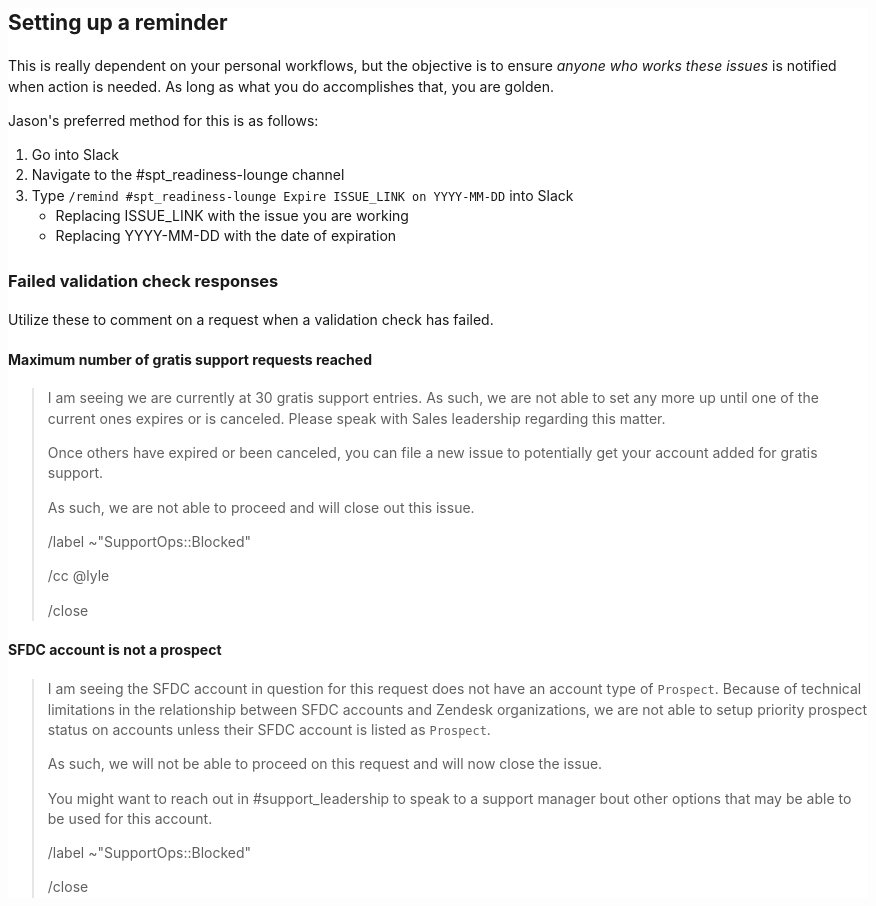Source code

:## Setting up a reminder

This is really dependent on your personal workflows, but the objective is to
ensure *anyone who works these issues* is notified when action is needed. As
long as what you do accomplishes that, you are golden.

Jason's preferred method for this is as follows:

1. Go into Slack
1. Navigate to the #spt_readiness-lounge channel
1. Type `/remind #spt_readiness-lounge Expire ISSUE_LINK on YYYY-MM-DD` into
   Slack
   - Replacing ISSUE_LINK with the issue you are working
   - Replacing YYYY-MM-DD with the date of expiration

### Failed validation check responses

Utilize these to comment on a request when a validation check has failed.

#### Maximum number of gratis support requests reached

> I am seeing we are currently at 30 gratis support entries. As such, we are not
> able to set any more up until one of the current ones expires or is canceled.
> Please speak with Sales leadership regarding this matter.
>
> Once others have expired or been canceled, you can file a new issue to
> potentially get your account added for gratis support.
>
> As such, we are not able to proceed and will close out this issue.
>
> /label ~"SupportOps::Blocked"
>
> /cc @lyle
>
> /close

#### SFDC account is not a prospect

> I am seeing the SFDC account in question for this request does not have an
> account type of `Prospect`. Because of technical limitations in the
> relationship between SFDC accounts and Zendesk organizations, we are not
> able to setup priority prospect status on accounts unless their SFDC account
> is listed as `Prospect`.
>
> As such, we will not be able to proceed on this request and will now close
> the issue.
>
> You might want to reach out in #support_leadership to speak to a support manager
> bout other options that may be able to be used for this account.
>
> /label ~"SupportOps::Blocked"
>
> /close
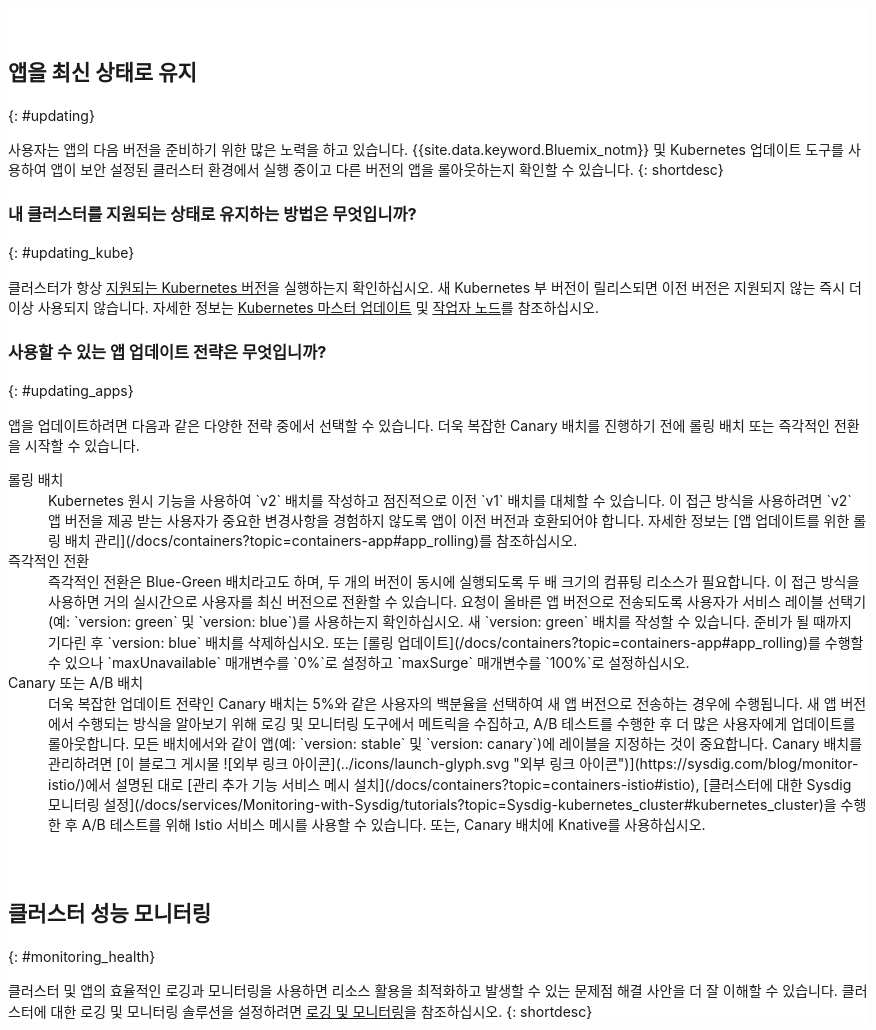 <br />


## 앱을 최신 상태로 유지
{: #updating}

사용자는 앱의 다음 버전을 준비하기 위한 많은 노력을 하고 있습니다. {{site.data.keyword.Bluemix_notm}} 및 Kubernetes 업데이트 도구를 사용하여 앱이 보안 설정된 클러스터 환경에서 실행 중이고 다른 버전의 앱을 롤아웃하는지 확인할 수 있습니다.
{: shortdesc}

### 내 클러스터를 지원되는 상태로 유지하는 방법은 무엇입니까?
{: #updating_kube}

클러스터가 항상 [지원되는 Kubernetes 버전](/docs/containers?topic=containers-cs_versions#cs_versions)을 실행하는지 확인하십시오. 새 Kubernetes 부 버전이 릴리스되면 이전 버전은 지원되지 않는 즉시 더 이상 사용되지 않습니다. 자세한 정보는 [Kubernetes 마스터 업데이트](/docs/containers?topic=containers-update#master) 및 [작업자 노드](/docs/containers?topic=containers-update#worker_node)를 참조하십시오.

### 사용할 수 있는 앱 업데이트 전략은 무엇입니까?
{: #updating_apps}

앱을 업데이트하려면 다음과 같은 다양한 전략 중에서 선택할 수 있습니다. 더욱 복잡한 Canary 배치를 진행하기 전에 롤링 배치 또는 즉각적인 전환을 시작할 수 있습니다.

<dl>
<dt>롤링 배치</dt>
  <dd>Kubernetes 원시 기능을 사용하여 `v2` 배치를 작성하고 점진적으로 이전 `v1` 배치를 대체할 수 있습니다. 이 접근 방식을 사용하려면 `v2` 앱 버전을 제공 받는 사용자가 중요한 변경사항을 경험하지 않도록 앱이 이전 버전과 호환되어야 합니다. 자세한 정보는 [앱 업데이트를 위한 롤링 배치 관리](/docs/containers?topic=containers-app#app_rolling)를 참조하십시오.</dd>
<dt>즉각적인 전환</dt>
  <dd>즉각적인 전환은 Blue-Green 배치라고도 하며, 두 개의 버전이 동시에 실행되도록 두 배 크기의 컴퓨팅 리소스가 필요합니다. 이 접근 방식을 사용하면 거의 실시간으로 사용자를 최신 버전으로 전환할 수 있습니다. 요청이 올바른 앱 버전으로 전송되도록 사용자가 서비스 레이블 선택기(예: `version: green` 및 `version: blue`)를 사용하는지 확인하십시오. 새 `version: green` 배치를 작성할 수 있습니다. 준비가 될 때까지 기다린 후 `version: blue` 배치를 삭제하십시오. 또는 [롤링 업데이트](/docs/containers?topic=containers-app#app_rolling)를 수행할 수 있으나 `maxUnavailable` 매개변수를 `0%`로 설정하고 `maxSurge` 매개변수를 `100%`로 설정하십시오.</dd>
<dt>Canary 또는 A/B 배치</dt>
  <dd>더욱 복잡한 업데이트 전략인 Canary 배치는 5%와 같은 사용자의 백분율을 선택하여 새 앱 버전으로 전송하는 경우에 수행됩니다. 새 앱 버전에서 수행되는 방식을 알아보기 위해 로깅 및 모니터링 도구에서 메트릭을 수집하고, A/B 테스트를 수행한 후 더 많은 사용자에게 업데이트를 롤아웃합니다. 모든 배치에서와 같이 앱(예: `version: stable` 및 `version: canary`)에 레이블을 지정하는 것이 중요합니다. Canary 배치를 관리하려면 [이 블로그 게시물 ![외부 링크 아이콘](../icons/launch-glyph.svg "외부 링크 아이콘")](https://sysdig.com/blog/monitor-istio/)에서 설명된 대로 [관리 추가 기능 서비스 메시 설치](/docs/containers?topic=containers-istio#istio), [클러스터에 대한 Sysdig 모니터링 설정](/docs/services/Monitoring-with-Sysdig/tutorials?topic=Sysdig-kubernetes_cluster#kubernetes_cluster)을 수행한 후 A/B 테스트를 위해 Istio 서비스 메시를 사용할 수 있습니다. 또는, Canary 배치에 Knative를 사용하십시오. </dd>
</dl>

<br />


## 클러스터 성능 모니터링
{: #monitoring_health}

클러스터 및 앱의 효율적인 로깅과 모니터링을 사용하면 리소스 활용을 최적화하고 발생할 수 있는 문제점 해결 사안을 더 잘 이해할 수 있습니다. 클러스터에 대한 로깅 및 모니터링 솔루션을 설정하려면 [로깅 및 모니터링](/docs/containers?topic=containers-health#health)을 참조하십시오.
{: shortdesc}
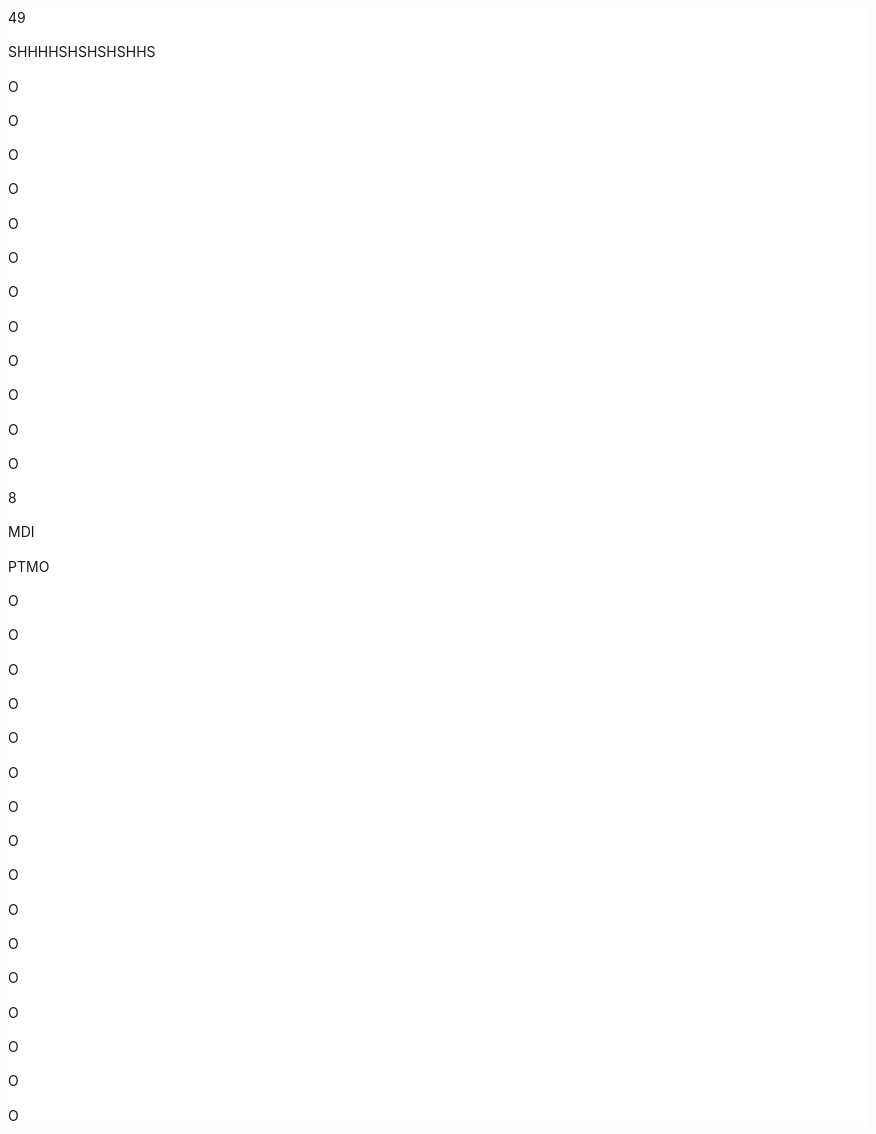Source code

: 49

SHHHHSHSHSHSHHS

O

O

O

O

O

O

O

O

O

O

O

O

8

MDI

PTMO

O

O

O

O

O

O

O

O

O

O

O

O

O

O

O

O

▬▬▬▬▬▬

**Work order**
The answer must be a single number: the count of lines in the data that contain the word "check".

**Response**
2